Gourmandise, gula, la gloutonnerie devrait-on plutôt dire. Ce qu’on lui reproche, abaisser l’esprit au rang de matière. Avoir faim est non seulement normal, mais est aussi un des symboles les plus puissants de l’humanité. Faim d’amour, de perfection, de spiritualité. Faim de bonne chère, de plaisir, des choses terrestres devant lesquelles tout le ciel se réduit à un régime drastique, une privation, juste pour se diriger vers une spiritualité incapable de rassasier l’humain. Si Dieu a créé la terre est ses plaisirs, c’est bien pour en profiter, le plus sereinement possible avant le grand départ. La gourmandise a un défaut de plus, elle enferme l’être en lui-même, dans sa matière, elle en fait l’esclave de la terre. Mais l’église occidentale n’a pas condamné le corps. La matière n’est pas mauvaise, elle est création divine, seul son assujettissement l’est. Avec la gourmandise, on s’aperçoit que le monde du plaisir est immense, cette immensité s’engouffre dans la faiblesse du corps.
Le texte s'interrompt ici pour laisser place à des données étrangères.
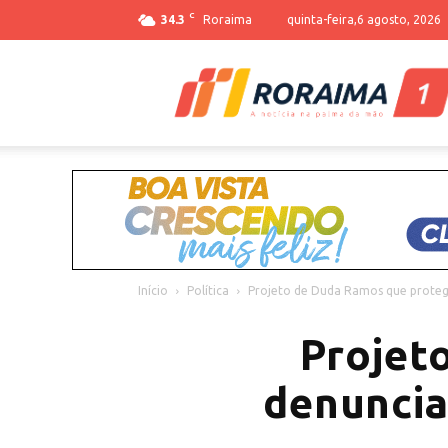
C
34.3
Roraima
quinta-feira,6 agosto, 2026
Início
Política
Projeto de Duda Ramos que protege
Projet
denuncia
Pour répondre avec force à cette faiblesse, l’église n’a pas inventé, mais s’est accaparé le monachisme. Plus grand est le plaisir, meilleure est la contrition. L’ascèse n’est pas une brutalité envers le fautif, un art. La surcharge pondérale est une façon d’exhiber sa faiblesse, sa laideur au monde. La gourmandise a le défaut d’être non seulement visible, mais ridicule. Tout le monde aime se moquer des gros. L’énorme balourd fait partie des perdants, son enfer est là, des déplacements difficiles, d’inlassables moqueries. La moquerie n’est pas un péché ?

Heures Poitiers, Avarice et Mammon, 1475

Heures Poitiers, Avarice et Mammon, 1475

Avarice, avaritia, ce besoin d’accumuler des biens terrestres au mépris des affaires spirituelles est un enracinement dans la matière. En général, il s’agit d’argent et d’or, un pouvoir que l’on veut amasser par tous les moyens en sachant qu’on ne le partage pas. L’amour est un partage, l’avarice est un repli sur soi, un dédain à l’égard d’autrui. L’avare n’accumule pas pour s’enrichir, il est riche, mais pour accroitre la satisfaction personnelle d’un pouvoir qu’il est seul à posséder. S’enrichir n’est pas bien vu de l’idéologie chrétienne, mais s’enrichir dans un but égoïste et égocentrique est pire. Un avare n’est pas forcément un usurier, un humain voué à l’argent pour l’argent, sans travailler à quelque chose de respectable, la terre, le commerce, la construction, etc., il est pire puisqu’il vit assis sur un trésor qu’il refuse de répartir (l’usurier au moins a le mérite de prêter son argent, certes à un taux d’intérêt exorbitant). Un humain insatiable de matière assez proche du glouton même s’il dépense peu pour sa nourriture de peur d’un coût excessif. L’inverse absolu du don de soi, la condition d’un bon chrétien. Jésus ne pouvait pas prévoir que l’église allait devenir une puissance financière avare de ses deniers en reniant l’un des principes de base de son enseignement, la pauvreté. Paradoxe, l’avare n’est jamais assez riche. Dans sa tête, il vit dans la pauvreté totale.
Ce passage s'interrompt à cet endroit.